The shift to 10-year passports was a popular move but it came with a price tag of around $450 each, compared with $135 for a five-year equivalent.
The solution for Internal Affairs Minister Peter Dunne: using asset sales proceeds to subsidise the rollout.
Around $23 million from the asset sales proceeds fund -- dubbed The Future Investment Fund -- was diverted to what is called the 'Passports Memorandum Account', which allowed 10-year passports to be give a $185 price tag.
"The important issue in my mind was to get the 10-year passport introduced and to get it introduced at a cost that was affordable for all New Zealanders," Mr Dunne says.
"It's been an extraordinary success, there's been a massive uptake, and I think most Kiwis would say 'well done'.
"Treasury was at one stage recommending a cost of around $450 per passport which would have been absurd, astronomical and unacceptable."

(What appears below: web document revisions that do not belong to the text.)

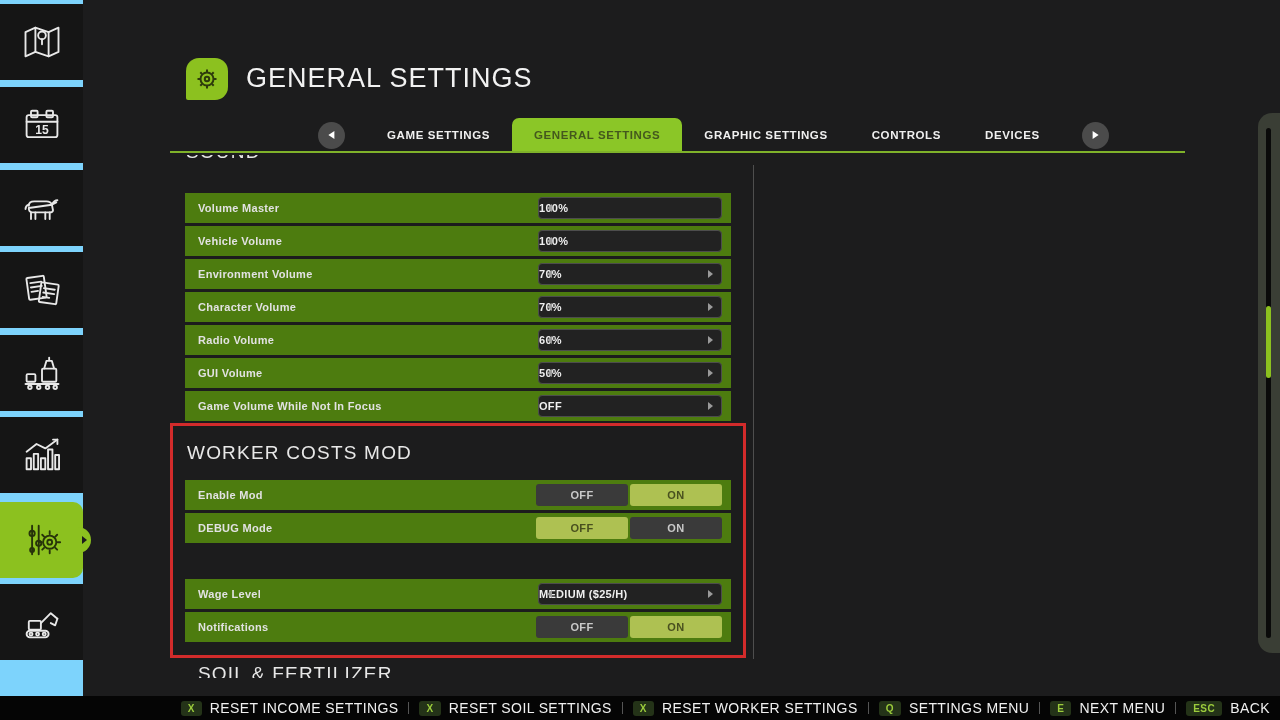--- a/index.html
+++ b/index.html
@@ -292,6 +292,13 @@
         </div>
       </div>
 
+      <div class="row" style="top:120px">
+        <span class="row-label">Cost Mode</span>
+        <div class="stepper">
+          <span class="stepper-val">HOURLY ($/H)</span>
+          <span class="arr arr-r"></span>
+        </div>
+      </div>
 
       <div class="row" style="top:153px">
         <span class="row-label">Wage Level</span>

It's infuriated New Zealand First leader Winston Peters, who says National has broken its promise to spend the proceeds on schools, health and transport.
"Billions of dollars, taken under people's noses, to a cause which they were asked in 2011 to vote to partially sell these state assets, and 'don't worry about it, the money's going on these things'. And they never kept their word.
"There's something going on in American politics, and we're starting to see it here too. The system is beginning to be seen as rotten."
He says National's used the proceeds as a slush fund -- a slush fund that's now run dry.